» **SHORT EXERCISE**
Repeat every line of the data below verbatim, in its original order, from the first line to the last.

===============

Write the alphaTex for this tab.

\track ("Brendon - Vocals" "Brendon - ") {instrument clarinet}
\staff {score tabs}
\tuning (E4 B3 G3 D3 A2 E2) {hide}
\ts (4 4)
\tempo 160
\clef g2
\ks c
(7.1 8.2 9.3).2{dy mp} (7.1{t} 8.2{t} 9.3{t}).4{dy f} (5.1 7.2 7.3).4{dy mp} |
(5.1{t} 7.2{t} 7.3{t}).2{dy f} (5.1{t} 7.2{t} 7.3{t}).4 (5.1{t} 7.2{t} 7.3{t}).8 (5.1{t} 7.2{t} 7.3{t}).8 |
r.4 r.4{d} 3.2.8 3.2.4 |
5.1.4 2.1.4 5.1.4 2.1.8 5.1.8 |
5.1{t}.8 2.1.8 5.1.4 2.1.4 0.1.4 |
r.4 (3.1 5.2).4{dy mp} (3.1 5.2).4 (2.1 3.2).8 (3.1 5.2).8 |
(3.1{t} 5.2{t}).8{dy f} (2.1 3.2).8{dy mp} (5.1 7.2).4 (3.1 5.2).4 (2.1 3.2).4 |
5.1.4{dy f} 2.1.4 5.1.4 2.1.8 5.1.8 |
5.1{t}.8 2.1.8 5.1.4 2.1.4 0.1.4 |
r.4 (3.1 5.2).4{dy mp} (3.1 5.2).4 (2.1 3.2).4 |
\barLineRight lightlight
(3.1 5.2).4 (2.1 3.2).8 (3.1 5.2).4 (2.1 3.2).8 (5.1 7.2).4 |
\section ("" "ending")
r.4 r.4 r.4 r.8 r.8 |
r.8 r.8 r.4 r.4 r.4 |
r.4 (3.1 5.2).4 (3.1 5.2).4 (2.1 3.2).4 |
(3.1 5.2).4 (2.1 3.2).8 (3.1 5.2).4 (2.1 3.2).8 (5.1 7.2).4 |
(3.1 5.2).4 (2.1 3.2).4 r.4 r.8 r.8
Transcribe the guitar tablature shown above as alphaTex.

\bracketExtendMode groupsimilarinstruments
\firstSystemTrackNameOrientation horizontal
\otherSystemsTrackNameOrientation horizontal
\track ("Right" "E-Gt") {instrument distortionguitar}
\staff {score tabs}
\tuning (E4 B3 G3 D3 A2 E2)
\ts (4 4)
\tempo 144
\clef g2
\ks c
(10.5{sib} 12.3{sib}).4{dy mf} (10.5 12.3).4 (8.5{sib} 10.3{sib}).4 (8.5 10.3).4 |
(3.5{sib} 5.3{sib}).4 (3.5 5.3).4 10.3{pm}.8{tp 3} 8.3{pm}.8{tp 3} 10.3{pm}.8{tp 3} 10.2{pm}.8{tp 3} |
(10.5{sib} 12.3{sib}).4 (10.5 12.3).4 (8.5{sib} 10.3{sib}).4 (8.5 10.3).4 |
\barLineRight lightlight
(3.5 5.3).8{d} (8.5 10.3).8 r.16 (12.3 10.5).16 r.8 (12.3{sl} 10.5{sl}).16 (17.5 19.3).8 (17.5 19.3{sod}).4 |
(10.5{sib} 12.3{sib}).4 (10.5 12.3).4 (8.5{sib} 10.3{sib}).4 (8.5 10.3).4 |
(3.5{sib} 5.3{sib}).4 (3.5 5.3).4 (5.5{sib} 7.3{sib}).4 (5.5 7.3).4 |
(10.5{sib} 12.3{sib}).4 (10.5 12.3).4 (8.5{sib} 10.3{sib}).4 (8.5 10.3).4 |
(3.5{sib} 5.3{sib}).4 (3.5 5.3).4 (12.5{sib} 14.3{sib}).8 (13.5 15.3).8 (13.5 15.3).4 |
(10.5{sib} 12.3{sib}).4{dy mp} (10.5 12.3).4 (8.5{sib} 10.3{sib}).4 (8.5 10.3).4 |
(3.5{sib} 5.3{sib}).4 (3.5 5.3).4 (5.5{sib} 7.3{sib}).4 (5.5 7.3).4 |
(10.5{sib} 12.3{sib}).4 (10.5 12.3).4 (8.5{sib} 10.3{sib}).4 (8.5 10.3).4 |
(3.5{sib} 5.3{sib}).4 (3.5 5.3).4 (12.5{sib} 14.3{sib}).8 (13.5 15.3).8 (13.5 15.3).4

===============

» **RESPONSE TO THE EXERCISE**
Write the alphaTex for this tab.

\track ("Brendon - Vocals" "Brendon - ") {instrument clarinet}
\staff {score tabs}
\tuning (E4 B3 G3 D3 A2 E2) {hide}
\ts (4 4)
\tempo 160
\clef g2
\ks c
(7.1 8.2 9.3).2{dy mp} (7.1{t} 8.2{t} 9.3{t}).4{dy f} (5.1 7.2 7.3).4{dy mp} |
(5.1{t} 7.2{t} 7.3{t}).2{dy f} (5.1{t} 7.2{t} 7.3{t}).4 (5.1{t} 7.2{t} 7.3{t}).8 (5.1{t} 7.2{t} 7.3{t}).8 |
r.4 r.4{d} 3.2.8 3.2.4 |
5.1.4 2.1.4 5.1.4 2.1.8 5.1.8 |
5.1{t}.8 2.1.8 5.1.4 2.1.4 0.1.4 |
r.4 (3.1 5.2).4{dy mp} (3.1 5.2).4 (2.1 3.2).8 (3.1 5.2).8 |
(3.1{t} 5.2{t}).8{dy f} (2.1 3.2).8{dy mp} (5.1 7.2).4 (3.1 5.2).4 (2.1 3.2).4 |
5.1.4{dy f} 2.1.4 5.1.4 2.1.8 5.1.8 |
5.1{t}.8 2.1.8 5.1.4 2.1.4 0.1.4 |
r.4 (3.1 5.2).4{dy mp} (3.1 5.2).4 (2.1 3.2).4 |
\barLineRight lightlight
(3.1 5.2).4 (2.1 3.2).8 (3.1 5.2).4 (2.1 3.2).8 (5.1 7.2).4 |
\section ("" "ending")
r.4 r.4 r.4 r.8 r.8 |
r.8 r.8 r.4 r.4 r.4 |
r.4 (3.1 5.2).4 (3.1 5.2).4 (2.1 3.2).4 |
(3.1 5.2).4 (2.1 3.2).8 (3.1 5.2).4 (2.1 3.2).8 (5.1 7.2).4 |
(3.1 5.2).4 (2.1 3.2).4 r.4 r.8 r.8
Transcribe the guitar tablature shown above as alphaTex.

\bracketExtendMode groupsimilarinstruments
\firstSystemTrackNameOrientation horizontal
\otherSystemsTrackNameOrientation horizontal
\track ("Right" "E-Gt") {instrument distortionguitar}
\staff {score tabs}
\tuning (E4 B3 G3 D3 A2 E2)
\ts (4 4)
\tempo 144
\clef g2
\ks c
(10.5{sib} 12.3{sib}).4{dy mf} (10.5 12.3).4 (8.5{sib} 10.3{sib}).4 (8.5 10.3).4 |
(3.5{sib} 5.3{sib}).4 (3.5 5.3).4 10.3{pm}.8{tp 3} 8.3{pm}.8{tp 3} 10.3{pm}.8{tp 3} 10.2{pm}.8{tp 3} |
(10.5{sib} 12.3{sib}).4 (10.5 12.3).4 (8.5{sib} 10.3{sib}).4 (8.5 10.3).4 |
\barLineRight lightlight
(3.5 5.3).8{d} (8.5 10.3).8 r.16 (12.3 10.5).16 r.8 (12.3{sl} 10.5{sl}).16 (17.5 19.3).8 (17.5 19.3{sod}).4 |
(10.5{sib} 12.3{sib}).4 (10.5 12.3).4 (8.5{sib} 10.3{sib}).4 (8.5 10.3).4 |
(3.5{sib} 5.3{sib}).4 (3.5 5.3).4 (5.5{sib} 7.3{sib}).4 (5.5 7.3).4 |
(10.5{sib} 12.3{sib}).4 (10.5 12.3).4 (8.5{sib} 10.3{sib}).4 (8.5 10.3).4 |
(3.5{sib} 5.3{sib}).4 (3.5 5.3).4 (12.5{sib} 14.3{sib}).8 (13.5 15.3).8 (13.5 15.3).4 |
(10.5{sib} 12.3{sib}).4{dy mp} (10.5 12.3).4 (8.5{sib} 10.3{sib}).4 (8.5 10.3).4 |
(3.5{sib} 5.3{sib}).4 (3.5 5.3).4 (5.5{sib} 7.3{sib}).4 (5.5 7.3).4 |
(10.5{sib} 12.3{sib}).4 (10.5 12.3).4 (8.5{sib} 10.3{sib}).4 (8.5 10.3).4 |
(3.5{sib} 5.3{sib}).4 (3.5 5.3).4 (12.5{sib} 14.3{sib}).8 (13.5 15.3).8 (13.5 15.3).4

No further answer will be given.